Scientists have discovered a new form of ice

(ORDO NEWS) — UNLV researchers have discovered a new form of ice that is redefining the properties of water at high pressure.

Solid water or ice, like many other materials, can form various solid materials depending on conditions of varying temperature and pressure, such as carbon forming diamond or graphite.

However, water is exceptional in this aspect, since we know of at least 20 solid forms of ice. A team of scientists working at UNLV’s Extreme Conditions Laboratory in Nevada has developed a new method for measuring the properties of high-pressure water.

The water sample was first compressed between the tips of two diamonds facing each other and frozen into several intermixed ice crystals. The ice was then subjected to laser heating, which temporarily melted it before it quickly turned into a powdery array of tiny crystals.

By gradually increasing the pressure and periodically shooting it with a laser beam, the team watched as the water ice made the transition from the known cubic phase, Ice-VII, to the newly discovered intermediate and tetragonal phase, Ice-VIIt, before moving into another known phase, Ice-X .

Zach Grande, UNLV Ph.D. student, led the work, which also demonstrated that the transition to Ice-X, when the water hardens aggressively, occurs at a much lower pressure than previously thought.

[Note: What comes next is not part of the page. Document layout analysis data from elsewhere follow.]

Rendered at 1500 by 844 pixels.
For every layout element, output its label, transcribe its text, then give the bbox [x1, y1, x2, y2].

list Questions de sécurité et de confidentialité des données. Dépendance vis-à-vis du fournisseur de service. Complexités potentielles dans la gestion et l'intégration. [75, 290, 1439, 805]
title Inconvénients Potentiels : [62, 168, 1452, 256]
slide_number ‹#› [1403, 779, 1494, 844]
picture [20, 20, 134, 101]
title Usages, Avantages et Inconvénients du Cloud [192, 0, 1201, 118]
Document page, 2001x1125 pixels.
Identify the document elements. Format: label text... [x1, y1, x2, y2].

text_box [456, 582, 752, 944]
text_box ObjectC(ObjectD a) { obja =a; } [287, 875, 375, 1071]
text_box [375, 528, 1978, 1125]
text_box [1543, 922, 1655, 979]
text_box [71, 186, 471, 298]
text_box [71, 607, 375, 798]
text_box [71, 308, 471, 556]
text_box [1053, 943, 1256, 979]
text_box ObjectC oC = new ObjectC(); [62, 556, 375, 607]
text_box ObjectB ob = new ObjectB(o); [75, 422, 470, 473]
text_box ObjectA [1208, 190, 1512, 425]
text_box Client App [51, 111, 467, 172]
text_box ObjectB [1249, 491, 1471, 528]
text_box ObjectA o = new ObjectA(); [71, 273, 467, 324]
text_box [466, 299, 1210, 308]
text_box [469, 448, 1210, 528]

While it’s unlikely we’ll find this new phase of ice anywhere on Earth‘s surface, it’s most likely a common component of Earth’s mantle, as well as large moons and water-rich planets outside our solar system.

The group’s findings were published in the March 17 issue of Physical Review B. The research team has been working to understand the behavior of high-pressure water that may be present in the interior of distant planets.

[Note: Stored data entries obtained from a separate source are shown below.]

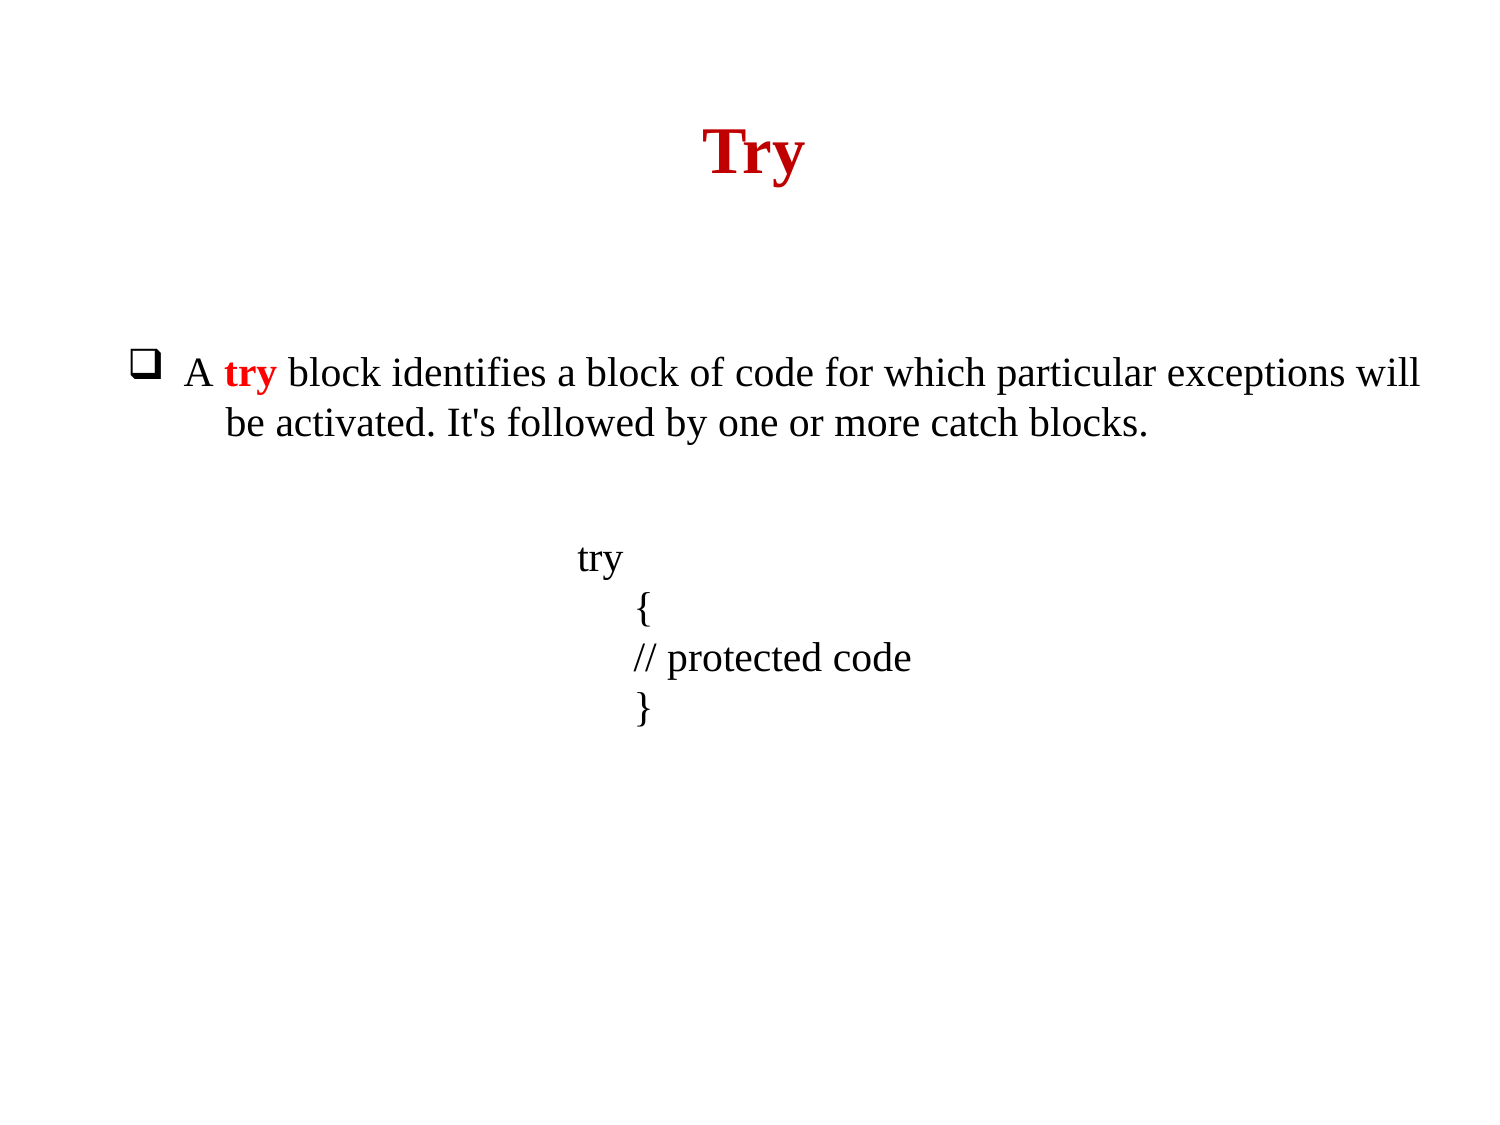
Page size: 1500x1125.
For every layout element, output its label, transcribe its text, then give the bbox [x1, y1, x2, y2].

text_box A try block identifies a block of code for which particular exceptions will be activated. It's followed by one or more catch blocks. try { // protected code } [112, 337, 1450, 833]
text_box Try [688, 99, 821, 195]
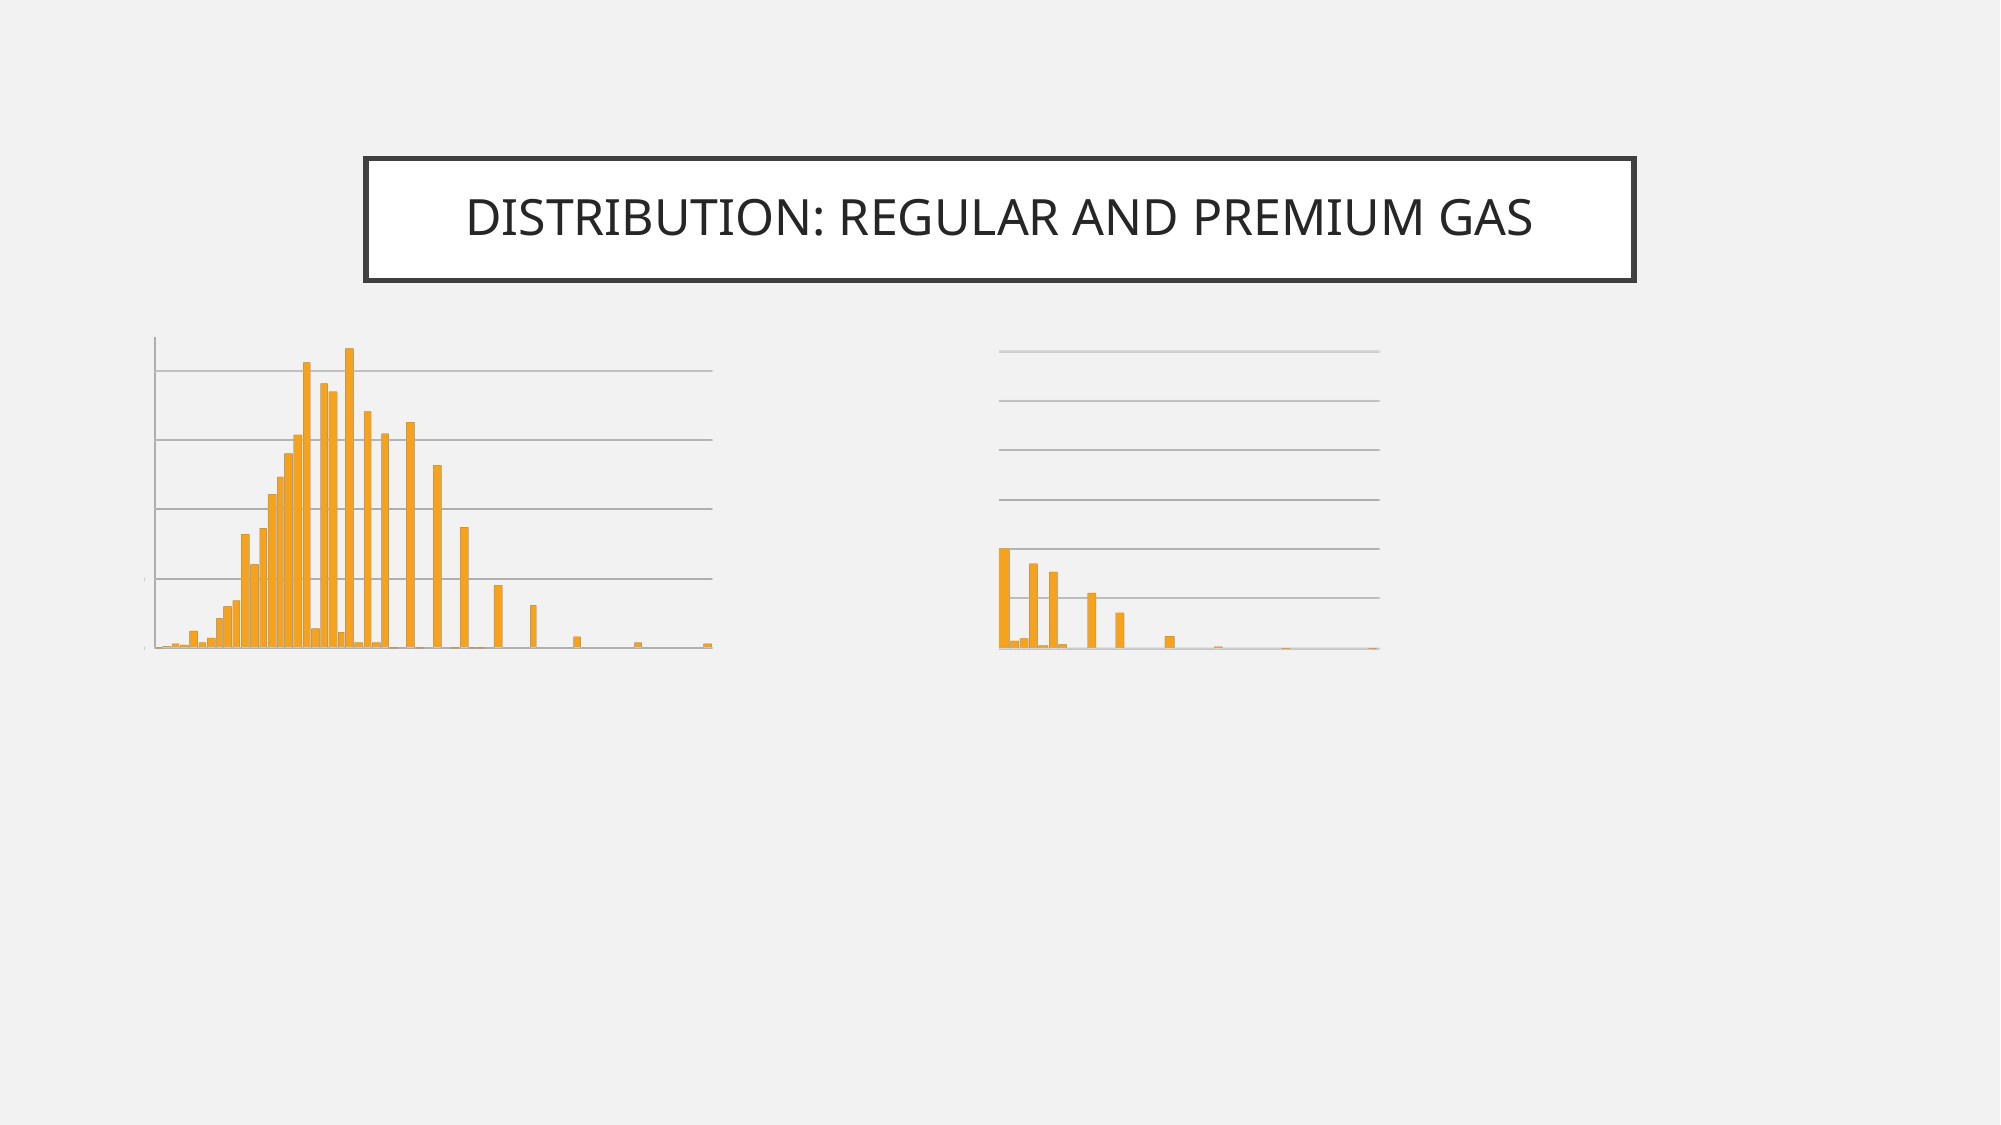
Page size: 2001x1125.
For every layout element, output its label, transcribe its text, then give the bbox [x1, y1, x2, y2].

To do this, Grande and UNLV physicist Ashkan Salamat placed a water sample between the tips of two round-cut diamonds known as diamond anvil cells, a standard feature in high pressure physics. Applying a small amount of force to the diamonds allowed the researchers to recreate a pressure as high as at the center of the Earth.

By placing a sample of water between these diamonds, the scientists brought the oxygen and hydrogen atoms into various locations, including the newly discovered Ice-VIIt location.

Not only did the first-of-its-kind laser heating method allow scientists to observe a new phase of water ice, the team also found that the transition to Ice-X occurred at a pressure almost three times lower than previously thought – at 300,000 atmospheres instead of 1 million atmospheres. This transition has been a widely discussed topic in the community for several decades.

“Zak’s work demonstrated that this conversion to an ionic state occurs at much lower pressures than has ever been thought,” Salamat said.

“This is the missing piece and the most accurate measurement ever taken on the water in these conditions.”

The work also redefines our understanding of exoplanet composition, Salamat added. The researchers speculate that the Ice-VIIt ice phase may exist in abundance in the crust and upper mantle of putative water-rich planets outside our solar system, meaning that they could have conditions for life.